Wilson cast the teenager Knowles in a number of his productions, including Einstein on the Beach.

In 1978, the American poet John Ashbery wrote in the magazine New York of a volume of Knowles's poetry:
Christopher has the ability to conceive of his works in minute detail before executing them. There is nothing accidental in the typed designs and word lists; they fill their preordained places as accurately as though they had spilled out of a computer. This pure conceptualism, which others have merely approximated using mechanical aids, is one reason that so many young artists have been drawn to Christopher's work.

**RECORD SET**
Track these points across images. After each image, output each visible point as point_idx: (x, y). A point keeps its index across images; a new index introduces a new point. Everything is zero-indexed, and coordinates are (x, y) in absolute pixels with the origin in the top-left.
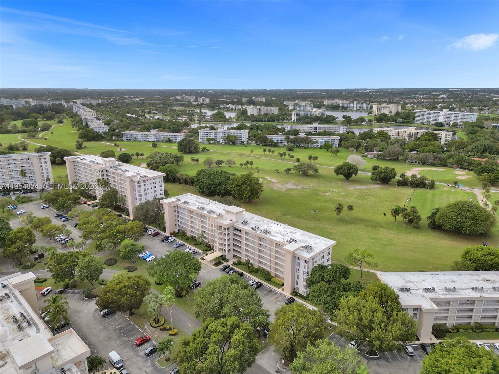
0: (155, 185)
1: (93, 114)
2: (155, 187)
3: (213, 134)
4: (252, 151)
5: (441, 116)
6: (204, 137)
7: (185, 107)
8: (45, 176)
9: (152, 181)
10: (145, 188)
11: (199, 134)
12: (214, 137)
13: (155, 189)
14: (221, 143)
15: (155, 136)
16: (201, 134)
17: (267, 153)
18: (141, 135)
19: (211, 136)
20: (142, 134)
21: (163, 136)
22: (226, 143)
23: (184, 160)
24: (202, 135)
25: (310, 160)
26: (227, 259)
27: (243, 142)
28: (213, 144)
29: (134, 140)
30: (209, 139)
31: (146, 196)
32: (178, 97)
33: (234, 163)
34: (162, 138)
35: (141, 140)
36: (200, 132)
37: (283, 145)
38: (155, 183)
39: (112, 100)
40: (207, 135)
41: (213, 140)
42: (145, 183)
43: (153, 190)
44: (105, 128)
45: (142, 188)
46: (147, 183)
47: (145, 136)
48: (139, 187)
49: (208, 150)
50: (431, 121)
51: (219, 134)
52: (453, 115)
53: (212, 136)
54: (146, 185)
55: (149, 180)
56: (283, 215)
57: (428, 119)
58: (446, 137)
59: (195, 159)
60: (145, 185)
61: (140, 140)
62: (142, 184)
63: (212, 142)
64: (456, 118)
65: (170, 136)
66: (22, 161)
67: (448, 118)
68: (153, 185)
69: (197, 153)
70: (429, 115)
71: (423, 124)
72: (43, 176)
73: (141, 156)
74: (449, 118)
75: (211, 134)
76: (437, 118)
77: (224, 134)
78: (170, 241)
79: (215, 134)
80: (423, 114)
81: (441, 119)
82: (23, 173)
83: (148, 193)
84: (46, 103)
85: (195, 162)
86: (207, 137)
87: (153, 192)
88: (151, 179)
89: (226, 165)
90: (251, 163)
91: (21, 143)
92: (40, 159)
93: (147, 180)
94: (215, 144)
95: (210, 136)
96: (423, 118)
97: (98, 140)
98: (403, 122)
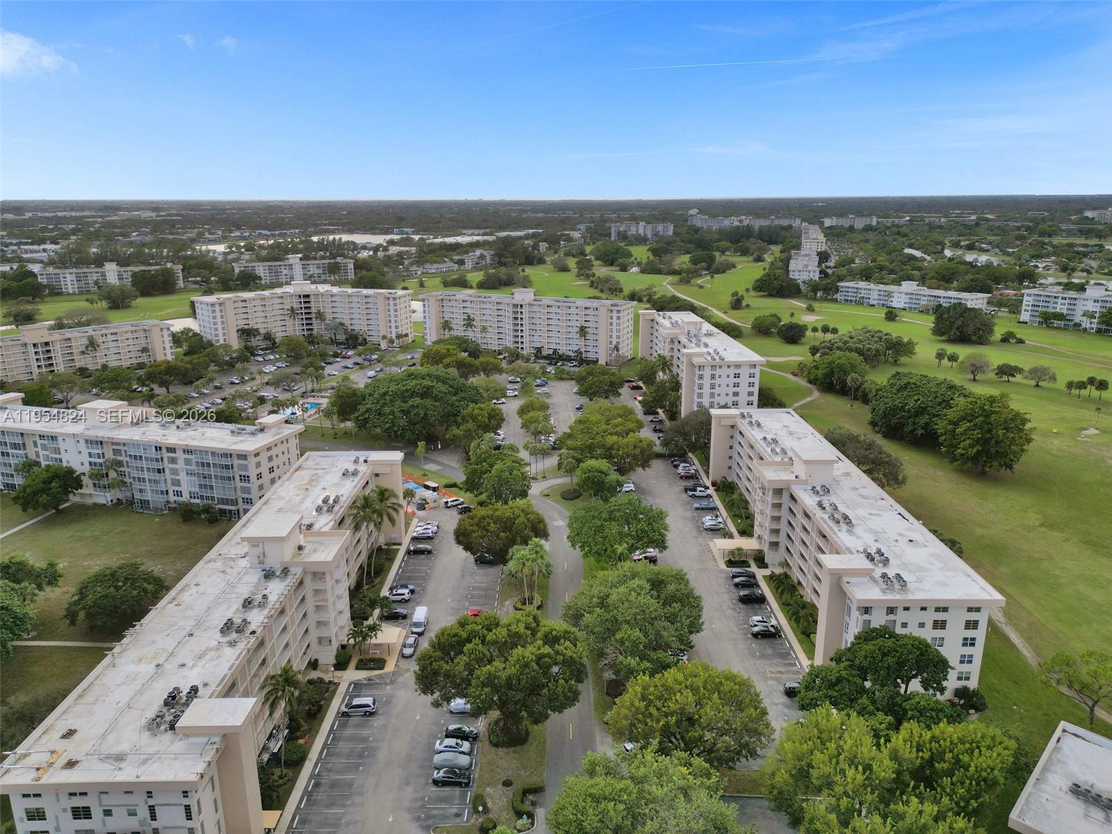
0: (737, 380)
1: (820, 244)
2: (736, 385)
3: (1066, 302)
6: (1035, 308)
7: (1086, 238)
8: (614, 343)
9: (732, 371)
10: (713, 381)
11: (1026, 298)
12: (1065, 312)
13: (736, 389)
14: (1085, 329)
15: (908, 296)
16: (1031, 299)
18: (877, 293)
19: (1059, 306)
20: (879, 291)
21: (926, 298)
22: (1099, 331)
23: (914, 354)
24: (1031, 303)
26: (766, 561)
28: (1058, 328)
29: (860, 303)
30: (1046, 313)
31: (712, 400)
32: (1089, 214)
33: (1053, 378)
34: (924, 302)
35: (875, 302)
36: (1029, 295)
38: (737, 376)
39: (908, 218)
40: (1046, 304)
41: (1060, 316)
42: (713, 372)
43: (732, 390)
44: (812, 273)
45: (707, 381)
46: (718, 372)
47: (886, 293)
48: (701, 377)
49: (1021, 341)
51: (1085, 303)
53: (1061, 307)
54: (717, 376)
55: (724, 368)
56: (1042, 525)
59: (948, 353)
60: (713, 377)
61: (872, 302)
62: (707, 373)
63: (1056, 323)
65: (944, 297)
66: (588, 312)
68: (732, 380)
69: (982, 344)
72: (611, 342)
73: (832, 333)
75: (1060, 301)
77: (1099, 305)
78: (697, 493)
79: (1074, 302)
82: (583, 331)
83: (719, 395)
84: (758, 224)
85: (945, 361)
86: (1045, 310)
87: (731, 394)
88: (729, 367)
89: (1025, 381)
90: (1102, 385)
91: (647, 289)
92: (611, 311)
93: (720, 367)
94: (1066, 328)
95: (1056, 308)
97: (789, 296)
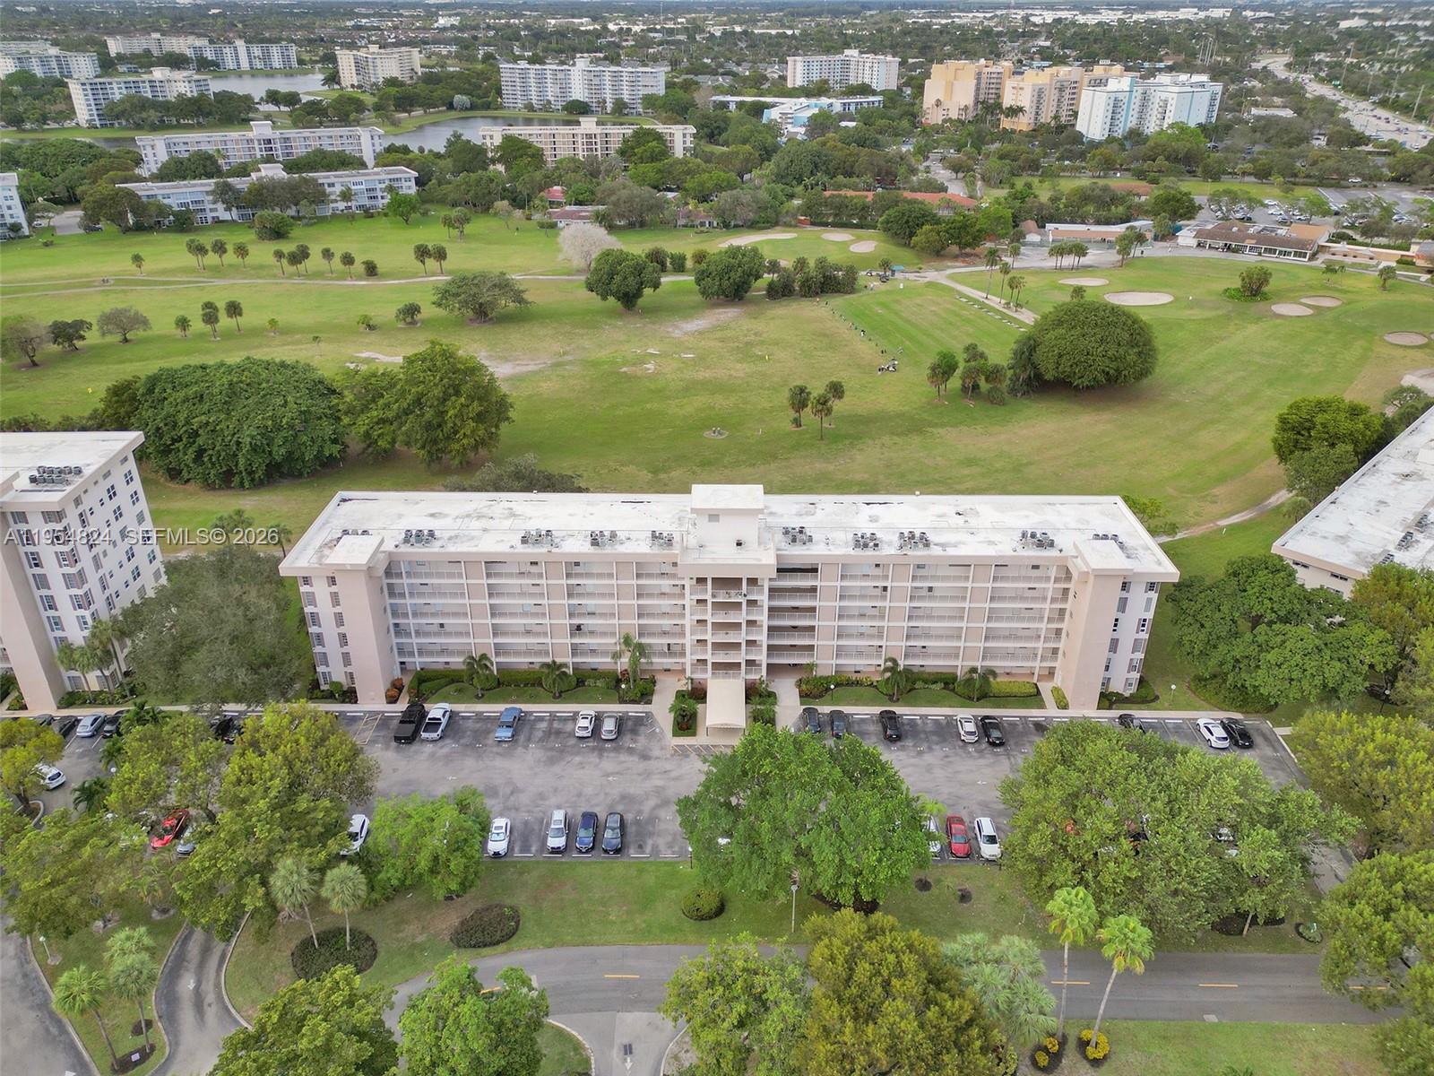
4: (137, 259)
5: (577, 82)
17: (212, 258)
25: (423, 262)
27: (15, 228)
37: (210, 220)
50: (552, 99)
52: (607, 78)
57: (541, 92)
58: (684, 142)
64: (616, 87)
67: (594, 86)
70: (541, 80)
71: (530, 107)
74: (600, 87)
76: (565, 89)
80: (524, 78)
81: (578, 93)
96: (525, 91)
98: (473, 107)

**TO DO**
(a) Change "computer" to "machine" in the Knowles passage between "In 1978, the" and "to Christopher's work.", inclusive, and write out that stretch.
(b) Continue the passage on Christopher Knowles from where it stops.
The data above comes from a separate source.

**SET OF ANSWERS**
(a)
In 1978, the American poet John Ashbery wrote in the magazine New York of a volume of Knowles's poetry:
Christopher has the ability to conceive of his works in minute detail before executing them. There is nothing accidental in the typed designs and word lists; they fill their preordained places as accurately as though they had spilled out of a machine. This pure conceptualism, which others have merely approximated using mechanical aids, is one reason that so many young artists have been drawn to Christopher's work.

(b)
Early in 2013, Knowles presented several of his poems in a reading at Gavin Brown's Enterprise in the West Village which had mounted an exhibition of his paintings. The same year, the Museum of Modern Art acquired several of Knowles' paintings, or rather "typings" or "typed designs" – pictures created with a typewriter and using colored ink to make patterns from letters and numbers. He starts creating the pictures by writing his signature and works his way up and to the left. Knowles said, he paints all the reds, then all the blues, and so on. One of his pictures consists only of the words "John Simon pollute your anger", inspired by the art critic's dismissive treatment of Robert Wilson (Simon had described Wilson as a charlatan and accused him of exploiting Knowles).

In 2015 the Institute of Contemporary Art, Philadelphia staged "Christopher Knowles: In A Word"—solo exhibition of work spanning Knowles' career. The exhibition traveled to the Contemporary Arts Museum Houston in 2017.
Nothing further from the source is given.